About the Project

WORKSHOPS

Workshop 1: Genre and Form in Early Modern Political Thought

Newcastle University, 7-8 September 2022

Workshop 2: The Materiality of Early Modern Political Texts

University of York, 24 February 2023

Workshop 3: Experiencing Early Modern Political Texts in the Digital Age

Newcastle University, 11-12 September 2023

ABOUT

In order to be effective political texts must not simply inform their readers and convince them of the validity of the arguments being presented, but must prompt their readers’ engagement with those arguments and even incite them to action. The authors of political texts published between 1500 and 1800 were particularly conscious of this requirement, deliberately designing their texts to be ‘experienced’ rather than just ‘read’. To achieve this they wrote in a range of genres; made use of an array of literary strategies; exploited the physical form of the works they produced; and paid attention to the interaction between the written word, images and artefacts, and to how these objects circulated in the world.

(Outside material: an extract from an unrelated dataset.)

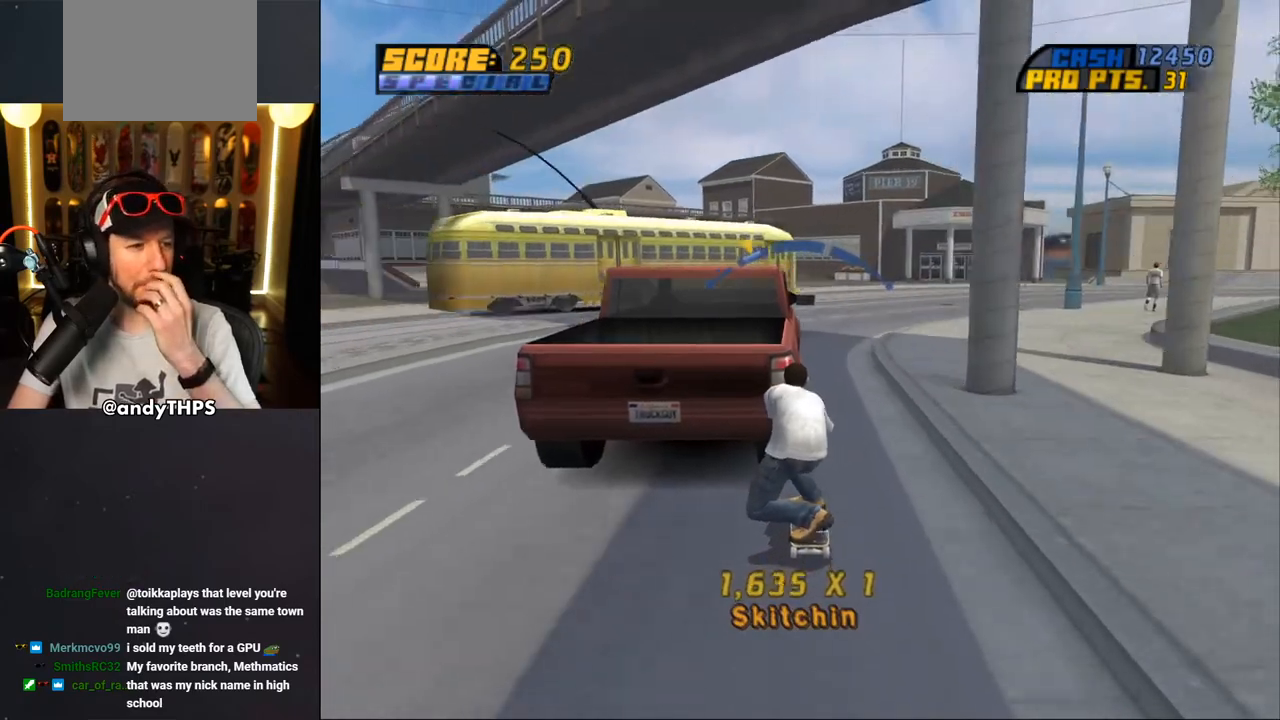
{"buttons": ["CROSS"], "left_stick": "center", "right_stick": "center", "events": []}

Exploring these methods and considering how effective they were in achieving their ends has implications for the reading of those texts today, for the ways in which they are presented to modern audiences, and for the articulation of political arguments in the twenty-first century.

The Experiencing Political Texts network draws together humanities scholars and library professionals with complementary skills enabling in-depth analysis of the strategies deployed by early modern political writers to engage their readers. Attention is paid to the ways in which the genre and physical form of a text contributed to and reinforced its substantive argument and to the interaction between written texts and the wider material and political culture.